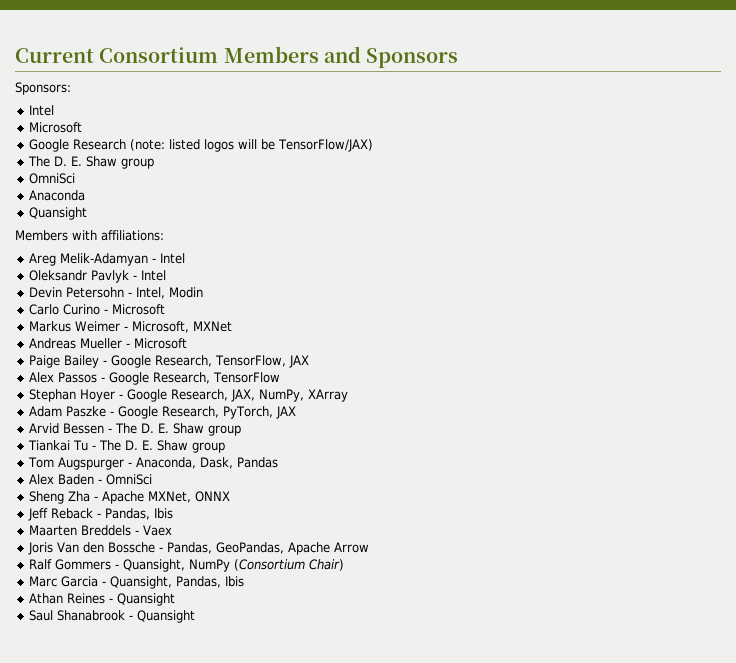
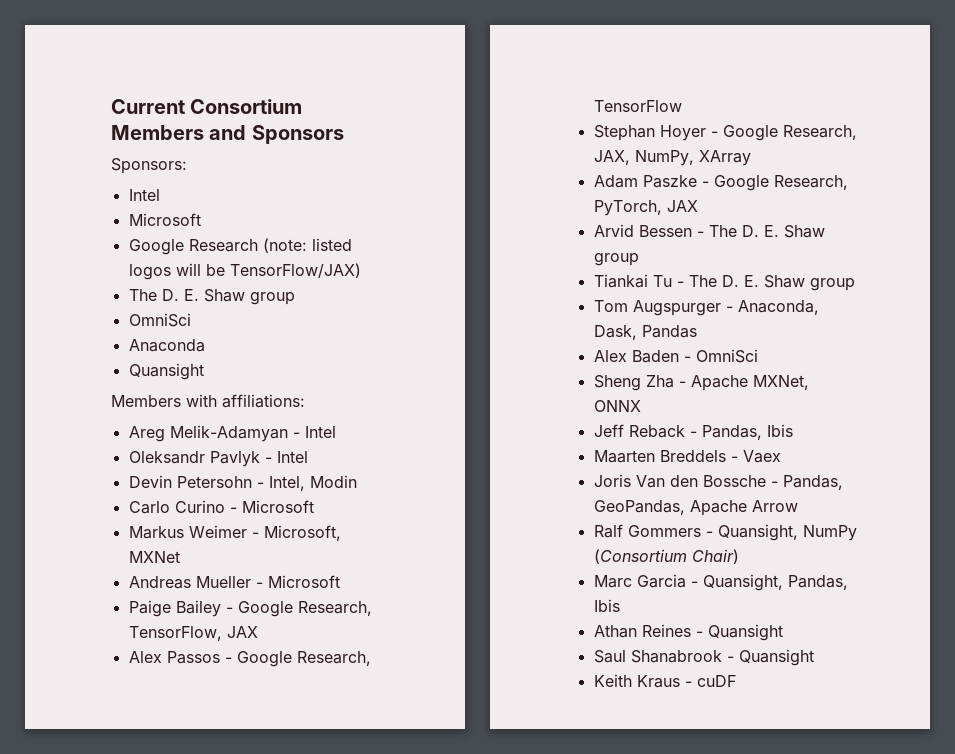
(195, 616) none -> [593,674,736,688] // Keith Kraus - cuDF

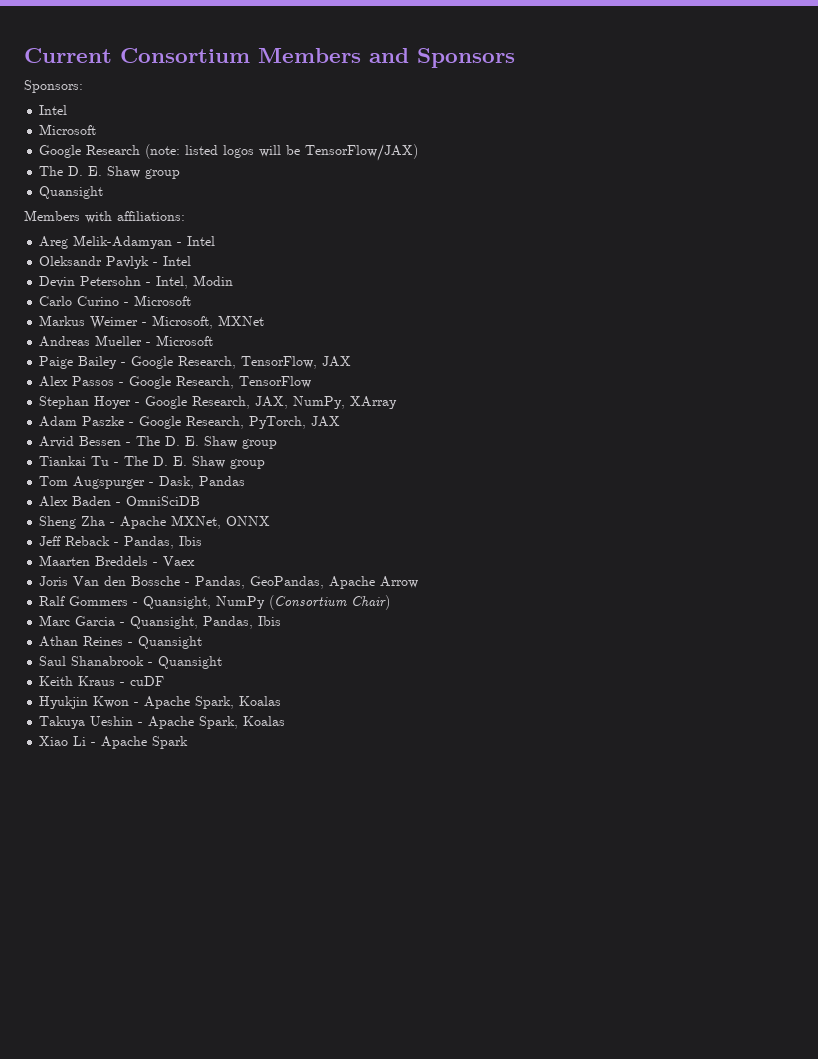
[128,313,191,327] [128,339,205,352] // OmniSci // Anaconda -> (181, 174) none
[737,300,819,315] Anaconda, -> (155, 484) none
[695,349,758,363] OmniSci -> [126,496,201,506] OmniSciDB
(736, 681) none -> [39,696,282,709] [39,716,286,729] [39,736,189,749] // Hyukjin Kwon - Apache Spark, Koalas // Takuya Ueshin - Apache Spark, Koalas // Xiao Li - Apache Spark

----

TASK DIRECTIONS:
Only the lines from the beginning of the listing through the line with "[695,349,758,363] OmniSci ->", both ends included, are to be repeated exactly; pictures stay out.

RESULT OF THIS EXERCISE:
(195, 616) none -> [593,674,736,688] // Keith Kraus - cuDF

[128,313,191,327] [128,339,205,352] // OmniSci // Anaconda -> (181, 174) none
[737,300,819,315] Anaconda, -> (155, 484) none
[695,349,758,363] OmniSci -> [126,496,201,506] OmniSciDB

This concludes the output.